◆ Exercise requirements
What lines in the records below contain the string "choix"? Copy every one.

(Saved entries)
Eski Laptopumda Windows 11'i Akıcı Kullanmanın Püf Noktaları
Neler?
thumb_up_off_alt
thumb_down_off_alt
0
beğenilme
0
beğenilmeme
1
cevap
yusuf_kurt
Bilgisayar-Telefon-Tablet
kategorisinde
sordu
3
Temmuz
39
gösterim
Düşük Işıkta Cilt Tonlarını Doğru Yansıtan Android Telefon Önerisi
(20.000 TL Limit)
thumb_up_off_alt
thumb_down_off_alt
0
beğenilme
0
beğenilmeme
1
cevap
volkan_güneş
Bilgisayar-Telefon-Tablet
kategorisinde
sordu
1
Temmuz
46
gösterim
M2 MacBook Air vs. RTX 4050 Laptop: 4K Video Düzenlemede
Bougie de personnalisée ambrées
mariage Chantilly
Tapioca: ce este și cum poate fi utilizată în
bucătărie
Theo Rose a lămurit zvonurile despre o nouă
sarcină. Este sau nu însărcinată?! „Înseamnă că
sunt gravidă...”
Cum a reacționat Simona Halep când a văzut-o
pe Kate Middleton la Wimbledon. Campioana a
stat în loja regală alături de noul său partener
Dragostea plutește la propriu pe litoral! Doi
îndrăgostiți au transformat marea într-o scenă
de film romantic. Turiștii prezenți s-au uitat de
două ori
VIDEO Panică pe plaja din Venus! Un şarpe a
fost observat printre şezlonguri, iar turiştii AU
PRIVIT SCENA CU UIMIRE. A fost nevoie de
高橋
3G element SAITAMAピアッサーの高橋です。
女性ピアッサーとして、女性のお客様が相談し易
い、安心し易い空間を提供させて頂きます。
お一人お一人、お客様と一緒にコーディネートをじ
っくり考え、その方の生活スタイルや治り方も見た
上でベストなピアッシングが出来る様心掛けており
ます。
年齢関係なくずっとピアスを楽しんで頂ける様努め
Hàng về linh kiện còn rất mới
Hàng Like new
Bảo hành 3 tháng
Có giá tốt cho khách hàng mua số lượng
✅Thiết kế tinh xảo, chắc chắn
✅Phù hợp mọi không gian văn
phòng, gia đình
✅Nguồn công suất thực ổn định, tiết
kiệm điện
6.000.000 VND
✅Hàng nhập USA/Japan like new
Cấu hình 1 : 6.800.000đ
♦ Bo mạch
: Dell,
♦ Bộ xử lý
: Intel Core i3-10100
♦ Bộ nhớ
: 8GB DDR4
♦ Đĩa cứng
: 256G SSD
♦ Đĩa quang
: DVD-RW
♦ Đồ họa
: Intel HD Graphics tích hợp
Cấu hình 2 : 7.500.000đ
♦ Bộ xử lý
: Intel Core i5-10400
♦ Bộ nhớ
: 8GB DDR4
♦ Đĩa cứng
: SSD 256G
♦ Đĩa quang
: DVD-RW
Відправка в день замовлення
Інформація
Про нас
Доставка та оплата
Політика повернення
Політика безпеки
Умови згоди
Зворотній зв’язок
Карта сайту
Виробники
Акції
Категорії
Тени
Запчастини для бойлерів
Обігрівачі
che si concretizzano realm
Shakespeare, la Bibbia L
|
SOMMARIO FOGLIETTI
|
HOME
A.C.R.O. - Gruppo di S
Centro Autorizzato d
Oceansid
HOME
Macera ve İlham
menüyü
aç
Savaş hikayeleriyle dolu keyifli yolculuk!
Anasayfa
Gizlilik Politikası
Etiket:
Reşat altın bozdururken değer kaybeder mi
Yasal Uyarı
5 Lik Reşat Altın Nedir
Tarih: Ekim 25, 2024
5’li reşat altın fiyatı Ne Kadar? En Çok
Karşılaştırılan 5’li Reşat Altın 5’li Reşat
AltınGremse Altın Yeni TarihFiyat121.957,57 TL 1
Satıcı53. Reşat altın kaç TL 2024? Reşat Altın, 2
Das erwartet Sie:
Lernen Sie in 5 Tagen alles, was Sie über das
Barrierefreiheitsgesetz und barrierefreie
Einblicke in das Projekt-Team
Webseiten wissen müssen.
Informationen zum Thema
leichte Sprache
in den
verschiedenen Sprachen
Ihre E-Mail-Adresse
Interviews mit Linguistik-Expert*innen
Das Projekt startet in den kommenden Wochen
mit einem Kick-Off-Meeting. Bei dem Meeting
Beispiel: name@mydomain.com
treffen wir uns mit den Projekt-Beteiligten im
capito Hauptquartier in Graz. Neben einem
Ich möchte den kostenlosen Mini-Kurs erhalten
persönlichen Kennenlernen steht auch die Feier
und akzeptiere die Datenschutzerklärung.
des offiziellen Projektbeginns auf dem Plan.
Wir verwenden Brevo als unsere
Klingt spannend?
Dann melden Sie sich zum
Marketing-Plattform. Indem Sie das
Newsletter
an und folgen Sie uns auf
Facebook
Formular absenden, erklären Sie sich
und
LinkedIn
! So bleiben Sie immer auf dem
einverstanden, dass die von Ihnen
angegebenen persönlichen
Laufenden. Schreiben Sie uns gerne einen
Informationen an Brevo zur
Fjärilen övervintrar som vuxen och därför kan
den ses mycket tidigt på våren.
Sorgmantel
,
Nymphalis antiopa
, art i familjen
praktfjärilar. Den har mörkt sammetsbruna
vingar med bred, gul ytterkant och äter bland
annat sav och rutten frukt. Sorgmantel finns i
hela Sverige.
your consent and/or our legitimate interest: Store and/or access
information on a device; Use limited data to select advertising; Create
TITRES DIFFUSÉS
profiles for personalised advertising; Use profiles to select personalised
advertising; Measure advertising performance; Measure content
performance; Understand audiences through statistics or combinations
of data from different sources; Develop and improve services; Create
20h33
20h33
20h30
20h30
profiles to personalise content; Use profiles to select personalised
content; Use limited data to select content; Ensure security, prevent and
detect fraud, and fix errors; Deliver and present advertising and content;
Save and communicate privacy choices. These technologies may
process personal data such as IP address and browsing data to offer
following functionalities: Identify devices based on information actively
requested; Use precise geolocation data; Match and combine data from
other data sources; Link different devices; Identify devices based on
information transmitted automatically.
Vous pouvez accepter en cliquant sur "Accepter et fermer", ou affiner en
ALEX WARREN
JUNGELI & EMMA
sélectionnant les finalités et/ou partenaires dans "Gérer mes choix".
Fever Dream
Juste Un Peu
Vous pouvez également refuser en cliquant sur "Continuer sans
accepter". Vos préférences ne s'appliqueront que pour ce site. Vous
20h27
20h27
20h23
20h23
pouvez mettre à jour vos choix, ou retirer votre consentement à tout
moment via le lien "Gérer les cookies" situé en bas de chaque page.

◆ Output of the exercise
sélectionnant les finalités et/ou partenaires dans "Gérer mes choix".
pouvez mettre à jour vos choix, ou retirer votre consentement à tout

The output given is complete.